Source records:
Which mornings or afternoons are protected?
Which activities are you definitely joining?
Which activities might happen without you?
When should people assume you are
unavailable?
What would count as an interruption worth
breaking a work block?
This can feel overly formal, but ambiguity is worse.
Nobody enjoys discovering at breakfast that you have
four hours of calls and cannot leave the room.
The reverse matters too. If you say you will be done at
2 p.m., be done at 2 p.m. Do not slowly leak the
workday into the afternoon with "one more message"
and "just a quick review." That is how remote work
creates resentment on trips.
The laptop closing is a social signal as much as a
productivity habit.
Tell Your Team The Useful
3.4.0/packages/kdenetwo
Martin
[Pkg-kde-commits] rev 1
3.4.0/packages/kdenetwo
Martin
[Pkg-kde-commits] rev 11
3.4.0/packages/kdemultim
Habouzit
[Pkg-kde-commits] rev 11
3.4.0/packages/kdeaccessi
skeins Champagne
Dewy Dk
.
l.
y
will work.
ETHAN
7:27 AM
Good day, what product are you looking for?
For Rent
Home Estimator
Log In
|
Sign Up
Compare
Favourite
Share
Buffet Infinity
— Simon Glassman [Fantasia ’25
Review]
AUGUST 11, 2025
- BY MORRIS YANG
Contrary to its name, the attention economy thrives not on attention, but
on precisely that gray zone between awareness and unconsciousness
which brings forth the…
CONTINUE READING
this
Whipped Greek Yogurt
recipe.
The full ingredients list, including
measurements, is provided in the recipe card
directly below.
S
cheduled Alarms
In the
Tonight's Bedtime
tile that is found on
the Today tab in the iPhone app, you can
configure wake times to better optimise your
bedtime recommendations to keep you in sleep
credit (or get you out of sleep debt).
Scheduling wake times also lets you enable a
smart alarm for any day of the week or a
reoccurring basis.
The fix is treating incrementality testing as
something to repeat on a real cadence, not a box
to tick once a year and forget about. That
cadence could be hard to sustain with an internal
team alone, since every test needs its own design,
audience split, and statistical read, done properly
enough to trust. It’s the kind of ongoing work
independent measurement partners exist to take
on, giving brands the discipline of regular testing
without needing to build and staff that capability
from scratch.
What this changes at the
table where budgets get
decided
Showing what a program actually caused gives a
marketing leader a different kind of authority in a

To-do item:
Rewrite the records above, substituting "rhythm" for every occurrence of "cadence" and leaving all other text unchanged.

Answer space:
Which mornings or afternoons are protected?
Which activities are you definitely joining?
Which activities might happen without you?
When should people assume you are
unavailable?
What would count as an interruption worth
breaking a work block?
This can feel overly formal, but ambiguity is worse.
Nobody enjoys discovering at breakfast that you have
four hours of calls and cannot leave the room.
The reverse matters too. If you say you will be done at
2 p.m., be done at 2 p.m. Do not slowly leak the
workday into the afternoon with "one more message"
and "just a quick review." That is how remote work
creates resentment on trips.
The laptop closing is a social signal as much as a
productivity habit.
Tell Your Team The Useful
3.4.0/packages/kdenetwo
Martin
[Pkg-kde-commits] rev 1
3.4.0/packages/kdenetwo
Martin
[Pkg-kde-commits] rev 11
3.4.0/packages/kdemultim
Habouzit
[Pkg-kde-commits] rev 11
3.4.0/packages/kdeaccessi
skeins Champagne
Dewy Dk
.
l.
y
will work.
ETHAN
7:27 AM
Good day, what product are you looking for?
For Rent
Home Estimator
Log In
|
Sign Up
Compare
Favourite
Share
Buffet Infinity
— Simon Glassman [Fantasia ’25
Review]
AUGUST 11, 2025
- BY MORRIS YANG
Contrary to its name, the attention economy thrives not on attention, but
on precisely that gray zone between awareness and unconsciousness
which brings forth the…
CONTINUE READING
this
Whipped Greek Yogurt
recipe.
The full ingredients list, including
measurements, is provided in the recipe card
directly below.
S
cheduled Alarms
In the
Tonight's Bedtime
tile that is found on
the Today tab in the iPhone app, you can
configure wake times to better optimise your
bedtime recommendations to keep you in sleep
credit (or get you out of sleep debt).
Scheduling wake times also lets you enable a
smart alarm for any day of the week or a
reoccurring basis.
The fix is treating incrementality testing as
something to repeat on a real rhythm, not a box
to tick once a year and forget about. That
rhythm could be hard to sustain with an internal
team alone, since every test needs its own design,
audience split, and statistical read, done properly
enough to trust. It’s the kind of ongoing work
independent measurement partners exist to take
on, giving brands the discipline of regular testing
without needing to build and staff that capability
from scratch.
What this changes at the
table where budgets get
decided
Showing what a program actually caused gives a
marketing leader a different kind of authority in a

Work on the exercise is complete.